▸ **Blocco di testo**
################

Trimestrali/ Stm torna in utile ma delude le attese
Si e' chiusa con una perdita di 40 centesimi, ovvero del 5,19%, la seduta di Borsa per Stm, dopo la diffusione dei risultati del primo trimestre 2010, positivi ma inferiori alle attese. Il ribasso, il piu' ampio dal 15 giugno 2009, e' arrivato nonostante la societa' sia tornata in utile nei primi tre mesi dell'anno, con un risultato netto da 57 milioni di dollari rispetto a una perdita da 70 milioni nell'ultimo trimestre del 2009, e ricavi netti a 2,325 milioni, in aumento del 40,1% rispetto ad un anno fa.
A pesare sulla perfomance i margini: la societa' vede, fra aprile e giugno, una crescita sequenziale dei margini a circa il 38% (nel primo trimstre era stata del 37,7%), molto al di sotto delle attese degli analisti, che d'altra parte si aspettavano un profitto per azione pari a 8 centesimi, mentre si e' attestato a 6. A penalizzare il titolo, in una giornata in cui sono stati scambiati oltre 20 milioni di azioni, concorrono anche i risultati della joint venture St-Ericsson, che produce chip per i cellulari e che ieri ha riportato una perdita da 154 milioni di dollari rispetto ai 125 degli ultimi tre mesi del 2009.

################

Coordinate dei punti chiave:
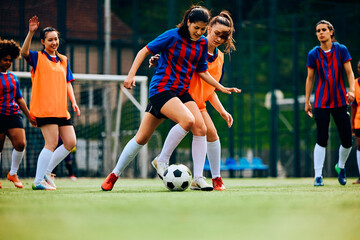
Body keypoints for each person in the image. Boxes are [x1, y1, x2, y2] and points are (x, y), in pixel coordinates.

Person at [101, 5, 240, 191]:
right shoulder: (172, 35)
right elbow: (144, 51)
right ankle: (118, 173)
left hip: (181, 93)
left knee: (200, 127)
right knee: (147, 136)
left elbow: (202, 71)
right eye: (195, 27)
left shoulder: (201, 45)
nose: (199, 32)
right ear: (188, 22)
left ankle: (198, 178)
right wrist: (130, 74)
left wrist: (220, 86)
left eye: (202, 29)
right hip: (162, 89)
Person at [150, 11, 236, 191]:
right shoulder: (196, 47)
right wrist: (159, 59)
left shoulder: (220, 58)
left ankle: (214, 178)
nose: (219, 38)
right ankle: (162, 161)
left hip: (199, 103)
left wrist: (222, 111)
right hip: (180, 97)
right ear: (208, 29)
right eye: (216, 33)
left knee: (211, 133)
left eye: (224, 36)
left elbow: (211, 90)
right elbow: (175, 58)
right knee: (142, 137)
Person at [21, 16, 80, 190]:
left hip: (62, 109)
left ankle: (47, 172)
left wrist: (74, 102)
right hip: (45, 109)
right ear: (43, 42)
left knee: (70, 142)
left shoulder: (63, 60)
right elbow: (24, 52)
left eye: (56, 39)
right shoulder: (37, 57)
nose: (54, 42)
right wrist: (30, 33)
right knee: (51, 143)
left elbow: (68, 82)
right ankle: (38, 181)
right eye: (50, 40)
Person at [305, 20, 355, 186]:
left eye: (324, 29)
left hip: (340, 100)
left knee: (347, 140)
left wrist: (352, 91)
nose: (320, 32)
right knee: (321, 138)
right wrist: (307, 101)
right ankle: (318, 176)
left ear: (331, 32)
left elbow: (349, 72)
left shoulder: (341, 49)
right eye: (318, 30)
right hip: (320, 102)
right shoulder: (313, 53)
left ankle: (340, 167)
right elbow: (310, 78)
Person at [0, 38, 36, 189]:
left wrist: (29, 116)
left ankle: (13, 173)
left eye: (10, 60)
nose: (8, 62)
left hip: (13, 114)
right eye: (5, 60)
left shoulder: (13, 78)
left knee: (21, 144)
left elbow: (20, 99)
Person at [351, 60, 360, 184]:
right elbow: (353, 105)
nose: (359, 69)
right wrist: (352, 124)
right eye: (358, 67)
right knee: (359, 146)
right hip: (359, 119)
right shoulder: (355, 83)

################

▸ **Domande sul materiale**
**1.** Riscrivi la parte dell'articolo sui risultati di Stm compresa tra "Trimestrali/ Stm torna" e "un anno fa.", estremi inclusi, mettendo "STM" al posto di "Stm".
**2.** Rispondi brevemente a queste domande sull'articolo sui risultati di Stm.
(a) Di quale percentuale è calato il titolo nella seduta di Borsa?
(b) Quante azioni sono state scambiate nella giornata?
(c) Che cosa produce la joint venture St-Ericsson?
**3.** Prosegui l'articolo sui risultati di Stm, cominciando dopo la sua ultima frase.
Il materiale non serve per svolgere il lavoro.

▸ **Risposte per compito**
**1.**
Trimestrali/ STM torna in utile ma delude le attese
Si e' chiusa con una perdita di 40 centesimi, ovvero del 5,19%, la seduta di Borsa per STM, dopo la diffusione dei risultati del primo trimestre 2010, positivi ma inferiori alle attese. Il ribasso, il piu' ampio dal 15 giugno 2009, e' arrivato nonostante la societa' sia tornata in utile nei primi tre mesi dell'anno, con un risultato netto da 57 milioni di dollari rispetto a una perdita da 70 milioni nell'ultimo trimestre del 2009, e ricavi netti a 2,325 milioni, in aumento del 40,1% rispetto ad un anno fa.

**2.**
(a) Del 5,19%.
(b) Oltre 20 milioni.
(c) Chip per i cellulari.

**3.**
St-Ericsson, che ha fra i suoi clienti Nokia e Samsung, prevede vendite piatte per tutto il 2010, sul livello dei primi tre mesi e, secondo il presidente e amministratore delegato del gruppo, Carlo Bozotti, "e' concentrata sul rendere piu' competitiva la propria struttura di costi". Il manager si e' detto "fiducioso" che dopo "questo momento di transizione" i risultati della joint venture miglioreranno.